10.4 Other Symbol Slots
The Star Sapphire implementation of Common LISP has several other symbol object slots which are not defined by the language specification; these slots are used to optimize the speed of certain operations, or for backward compatibility with past versions of the product. There is a value slot which stores the value of a given symbol if it has a global value. The value slot for a symbol stores the value of a 'special' variable when no special binding is present. If a given symbol is unbound, this slot contains the value 'vnil' which is the highest virtual address plus one.
The functional object slot contains the virtual address of a function object; this is used to map symbol names to functional object in the compiler.
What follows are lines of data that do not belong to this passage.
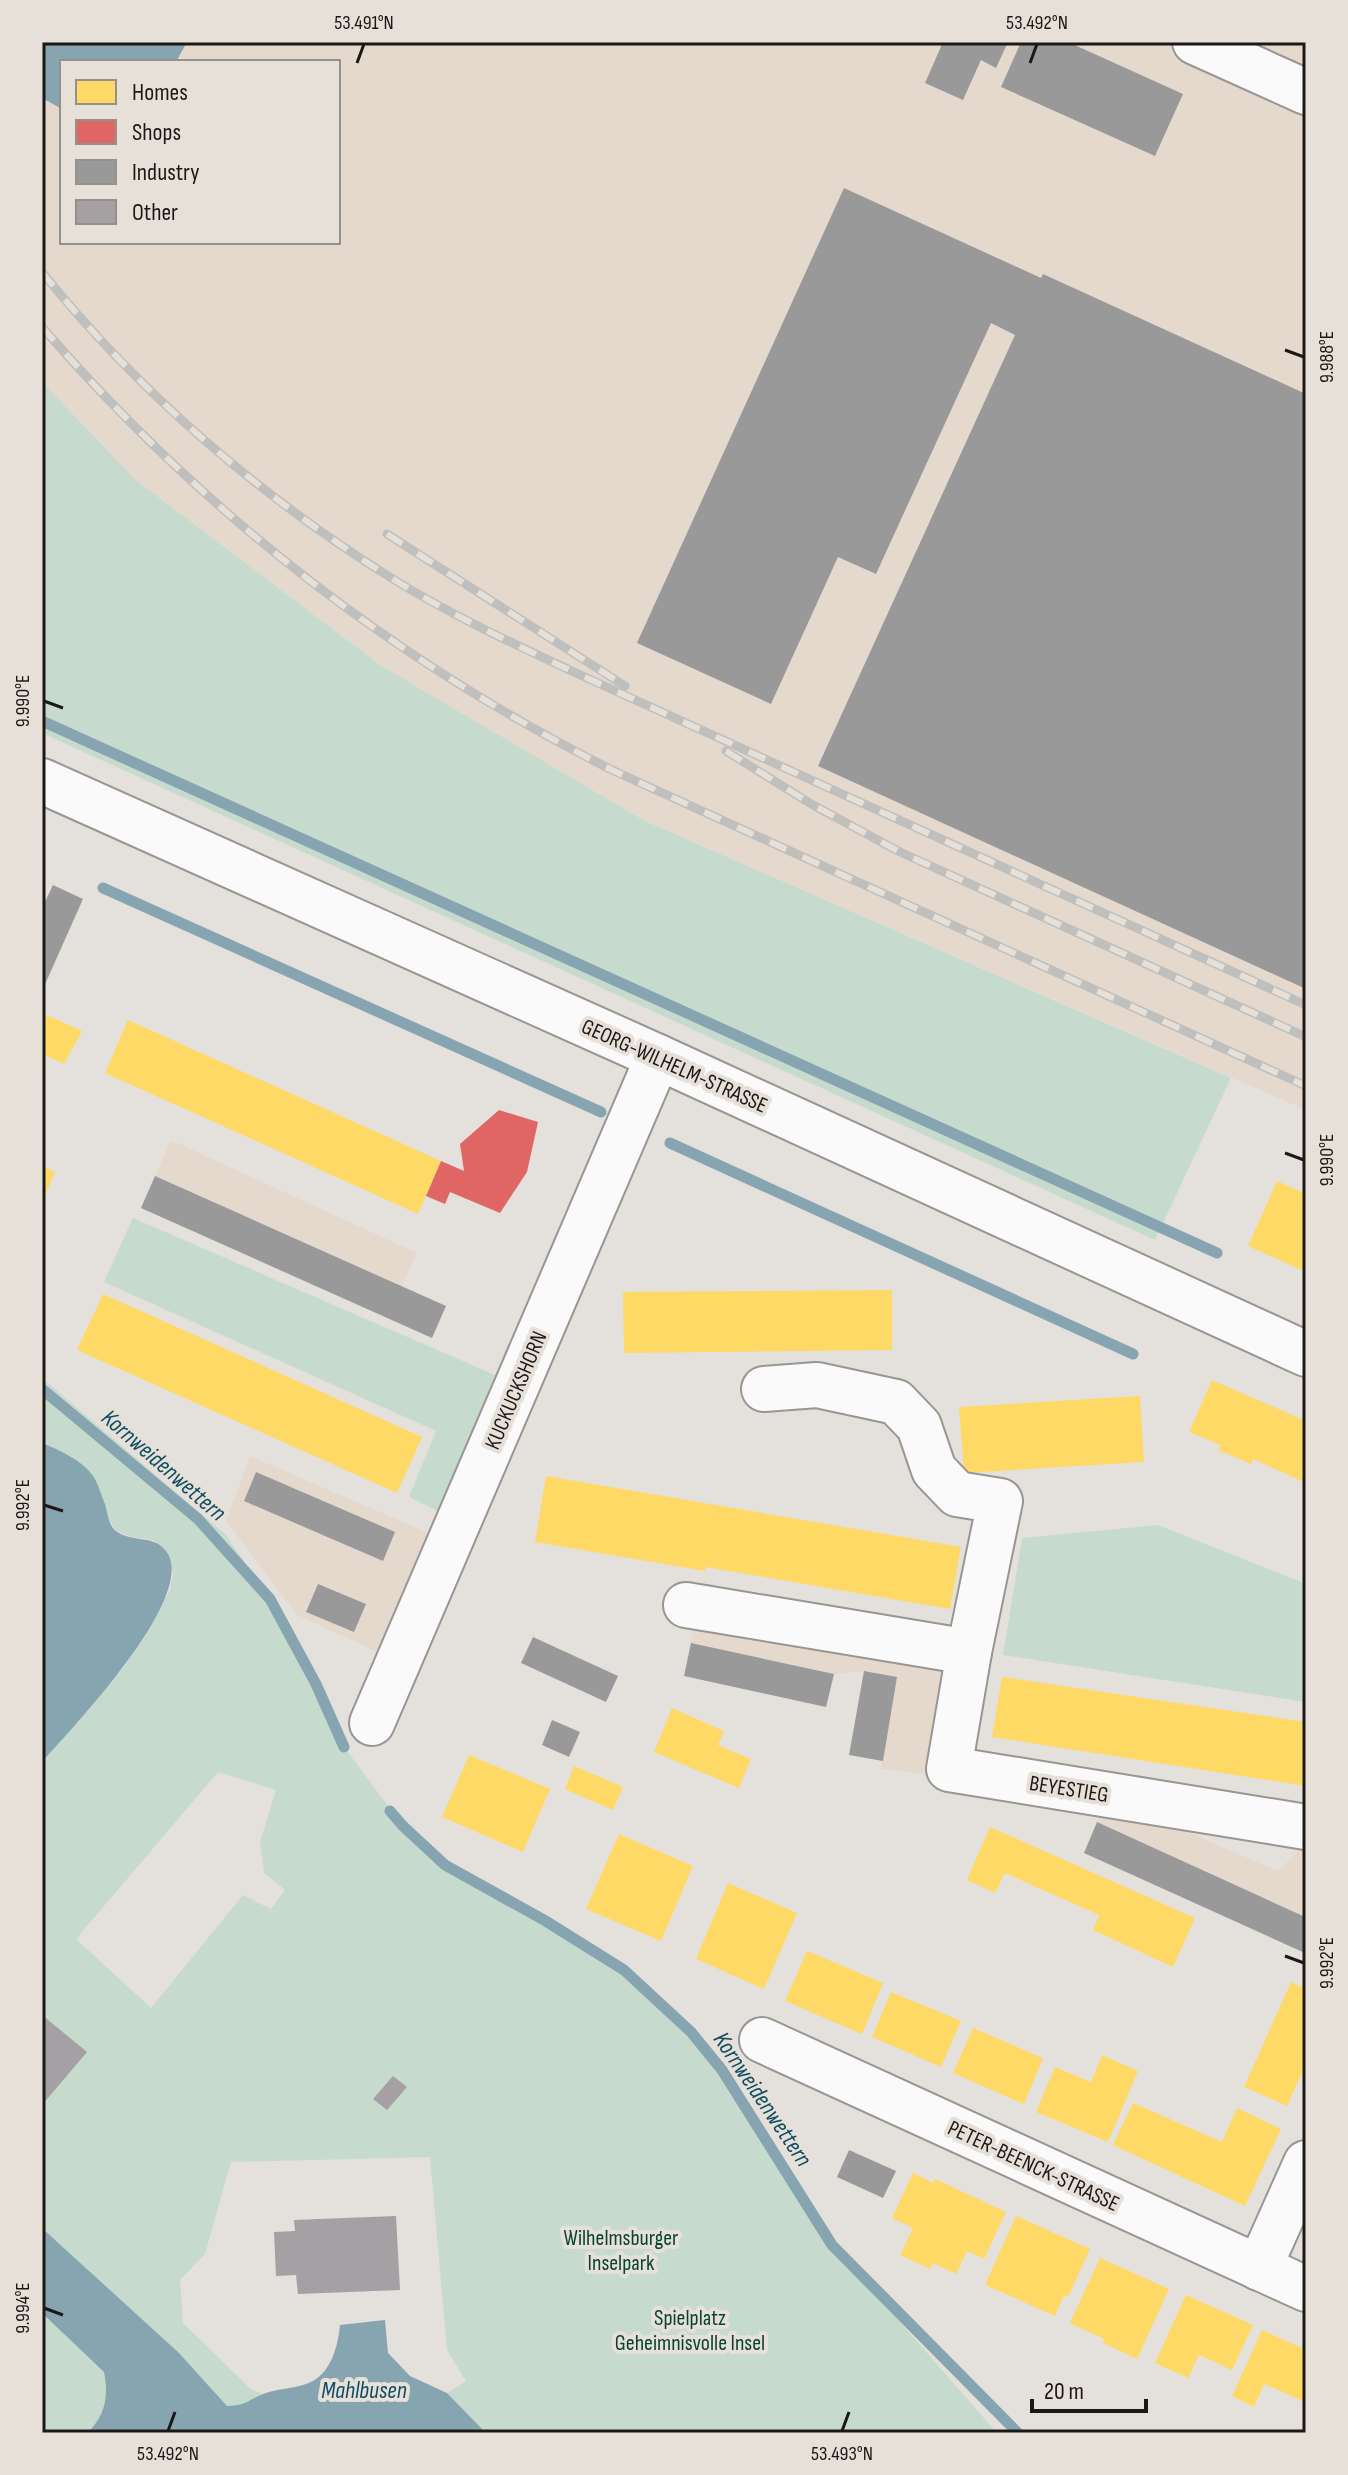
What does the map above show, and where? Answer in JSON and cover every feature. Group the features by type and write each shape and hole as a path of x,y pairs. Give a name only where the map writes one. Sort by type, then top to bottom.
{"street":[{"path":"1195,42 1306,92"},
{"name":"GEORG-WILHELM-STRASSE","path":"42,781 658,1057 1306,1354"},
{"name":"KUCKUCKSHORN","path":"372,1723 658,1057"},
{"name":"BEYESTIEG","path":"764,1389 817,1385 896,1402 919,1426 934,1470 957,1494 1000,1501 949,1769 1306,1827"},
{"path":"686,1605 969,1652"},
{"name":"PETER-BEENCK-STRASSE","path":"762,2040 1306,2289"},
{"path":"1259,2268 1306,2163"}],"shaded area":[{"path":"42,42 1306,42 1306,1110 645,821 380,665 137,481 42,382"},
{"path":"171,1140 417,1253 402,1286 155,1176"},
{"path":"250,1456 431,1534 380,1653 297,1615 226,1521"},
{"path":"696,1621 948,1663 926,1774 881,1769 897,1677 864,1671 834,1674 691,1643"},
{"path":"1110,1799 1278,1871 1306,1843 1306,1913 1303,1916 1097,1822"}],"green space":[{"path":"42,382 137,481 380,665 645,821 1231,1078 1155,1240 42,733"},
{"path":"133,1218 495,1375 438,1511 409,1497 436,1431 104,1282"},
{"name":"Wilhelmsburger Inselpark","path":"42,1378 225,1534 270,1599 319,1691 344,1747 403,1826 445,1865 544,1920 624,1970 691,2032 722,2070 833,2245 997,2433 486,2433 447,2393 466,2381 447,2350 430,2157 231,2162 205,2254 180,2280 183,2323 251,2389 263,2394 243,2406 227,2406 150,2377 87,2433 42,2433 42,2313 53,2323 95,2276 42,2228 42,1762 126,1664 170,1590 173,1574 166,1551 153,1540 131,1537 117,1531 109,1520 106,1507 76,1461 42,1443","holes":["218,1772 276,1790 260,1842 264,1873 285,1890 271,1909 243,1895 151,2008 76,1939"]},
{"path":"1158,1525 1306,1584 1306,1702 1003,1655 1022,1538"}],"water":[{"path":"42,42 187,42 177,60 60,60 60,108 42,98"},
{"path":"42,1443 83,1465 95,1479 113,1528 122,1535 161,1546 166,1551 172,1571 165,1598 128,1661 42,1762"},
{"name":"Mahlbusen","path":"42,2228 179,2353 227,2406 313,2381 329,2364 336,2349 340,2325 385,2320 388,2353 410,2376 447,2393 486,2433 87,2433 104,2406 104,2372 42,2313"}],"building: Homes":[{"path":"42,1013 82,1031 64,1064 42,1054"},
{"path":"128,1020 441,1161 418,1214 105,1073"},
{"path":"42,1166 55,1172 42,1202"},
{"path":"1277,1181 1306,1194 1306,1272 1248,1246"},
{"path":"892,1290 892,1350 624,1353 623,1292"},
{"path":"103,1294 422,1437 397,1493 77,1350"},
{"path":"1212,1380 1306,1421 1306,1483 1253,1459 1251,1464 1218,1450 1221,1445 1189,1432"},
{"path":"1140,1396 1144,1462 964,1473 959,1407"},
{"path":"546,1476 961,1547 950,1609 705,1567 705,1571 535,1542"},
{"path":"1002,1677 1306,1722 1306,1786 992,1737"},
{"path":"672,1708 724,1731 718,1745 751,1759 739,1788 654,1752"},
{"path":"469,1755 550,1789 523,1852 442,1817"},
{"path":"574,1766 623,1787 613,1810 565,1789"},
{"path":"990,1827 1195,1918 1173,1967 1093,1930 1099,1915 1005,1873 995,1893 967,1880"},
{"path":"619,1834 693,1866 661,1941 586,1909"},
{"path":"728,1883 797,1913 764,1989 696,1959"},
{"path":"807,1951 883,1983 862,2034 785,2001"},
{"path":"1291,1982 1306,1989 1306,2064 1287,2106 1244,2087"},
{"path":"891,1992 961,2021 941,2067 872,2037"},
{"path":"973,2028 1043,2058 1024,2104 953,2073"},
{"path":"1102,2055 1138,2071 1108,2142 1036,2112 1055,2067 1091,2082"},
{"path":"1133,2103 1222,2142 1237,2108 1281,2129 1245,2206 1113,2145"},
{"path":"913,2173 933,2183 935,2179 1006,2212 984,2259 967,2251 956,2274 933,2263 930,2269 900,2255 913,2228 892,2218"},
{"path":"1016,2216 1090,2249 1068,2297 1064,2295 1055,2316 985,2285"},
{"path":"1100,2258 1169,2289 1137,2359 1070,2323"},
{"path":"1186,2295 1253,2325 1232,2370 1199,2355 1188,2378 1155,2363"},
{"path":"1262,2330 1306,2350 1305,2402 1264,2384 1254,2407 1232,2396"}],"building: Shops":[{"path":"499,1110 538,1122 527,1172 500,1213 450,1192 445,1204 426,1196 441,1161 464,1171 460,1144"}],"building: Industry":[{"path":"943,42 1008,42 996,68 981,60 963,100 925,83"},
{"path":"1021,42 1068,42 1183,94 1155,156 1001,87"},
{"path":"844,188 1041,278 1043,274 1306,394 1306,989 818,766 1015,335 991,323 876,574 838,557 771,704 637,643"},
{"path":"53,885 83,899 42,991 42,908"},
{"path":"155,1176 446,1306 432,1338 141,1208"},
{"path":"256,1472 395,1532 383,1561 244,1501"},
{"path":"318,1584 366,1604 354,1632 306,1612"},
{"path":"533,1637 618,1676 606,1702 521,1663"},
{"path":"691,1643 834,1674 826,1707 684,1676"},
{"path":"864,1671 897,1677 883,1761 849,1755"},
{"path":"552,1720 580,1732 569,1757 542,1745"},
{"path":"1097,1822 1303,1916 1306,1913 1306,1952 1084,1853"},
{"path":"849,2150 896,2171 883,2198 837,2177"}],"building: Other":[{"path":"42,2015 87,2052 42,2105"},
{"path":"393,2076 407,2087 387,2110 373,2099"},
{"path":"396,2216 400,2290 298,2294 296,2275 276,2276 274,2232 295,2231 294,2220"}],"waterway":[{"path":"42,721 1217,1253"},
{"path":"103,888 601,1112"},
{"path":"670,1143 1133,1354"},
{"name":"Kornweidenwettern","path":"42,1389 198,1519 270,1599 316,1684 344,1747"},
{"name":"Kornweidenwettern","path":"390,1811 445,1865 544,1920 624,1970 691,2032 722,2070 832,2245 1018,2433"}],"railway":[{"path":"42,272 119,359 204,440 296,514 415,592 483,629 576,673 1306,1005"},
{"path":"42,327 104,395 235,520 378,631 453,681 612,770 1306,1086"},
{"path":"387,534 625,686"},
{"path":"726,751 813,805 898,851 1306,1037"}],"park label":[{"name":"Spielplatz Geheimnisvolle Insel","path":"690,2330"}]}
10.5 Lexvars and functional symbols
With all this in mind, it is important to note that for the sake of optimization the Star Sapphire implementation of Common LISP has two classes of object which under normal circumstances are read, evaluated and printed just like symbols; but are not implemented in the same way as 'vanilla' symbols. This will only be of concern under certain obscure circumstances; much effort has been devoted to make these objects act just like symbols.
These are lexvars and functional symbols.
10.5.1 Lexvars
A symbol record as described above is created for every symbol which is read in the normal course of events. However, within structures created as the result of reading LISP objects, some symbols are 'fixed up': translated into immediate objects which do not require a (possibly expensive) fetch from virtual memory.
Lexvars are a two part index in the stack relative to some context; these express the relative displacement in the display stack (which indicates a position in the LISP stack per se as a marker of the base of some lexical scope); plus the offset in the indicated stack frame.
A lexvar thus can only have value and nothing more; after translation it exists as an anonymous 16 bit number. An example of a lexvar is the paramter 'x' in the following function:
(defun my-product(x)(* x x))
After being fixed-up by the incremental compiler (canonicalizer), this function body will look like:
(* #<LEXVAR 1:0> #<LEXVAR 1:0>)
The first number following the LEXVAR identifier is the display stack offset, the second is the offset in the stack frame. The reason the display is effectively '1' is because there is an implicit block surrounding every defuns' body, which creates an additional display stack frame.
10.5.2 Functional Symbols
The second kind of 'fixed-up' symbol is the functional symbol. This approximately corresponds to the Common LISP functional variable concept; functional variables are often stored as a functional symbol, in a particular context. However, not all functional variables are implemented as functional symbols.
Symbols at the start of a list which is not quoted will become a function, a special form or a macro; such symbols are translated by the compiler (canonicalizer) into an index into an internal table which uniquely identifies the functional object needed to evalate this list. If this function is altered, the internal table is altered. This speeds up the evaluator greatly.
Functional symbols are printed occasionally as #<FUNCTION ...> objects. However, under normal circustances they are simply printed as the name of the symbol they were converted from. The print function has more time to look up this information.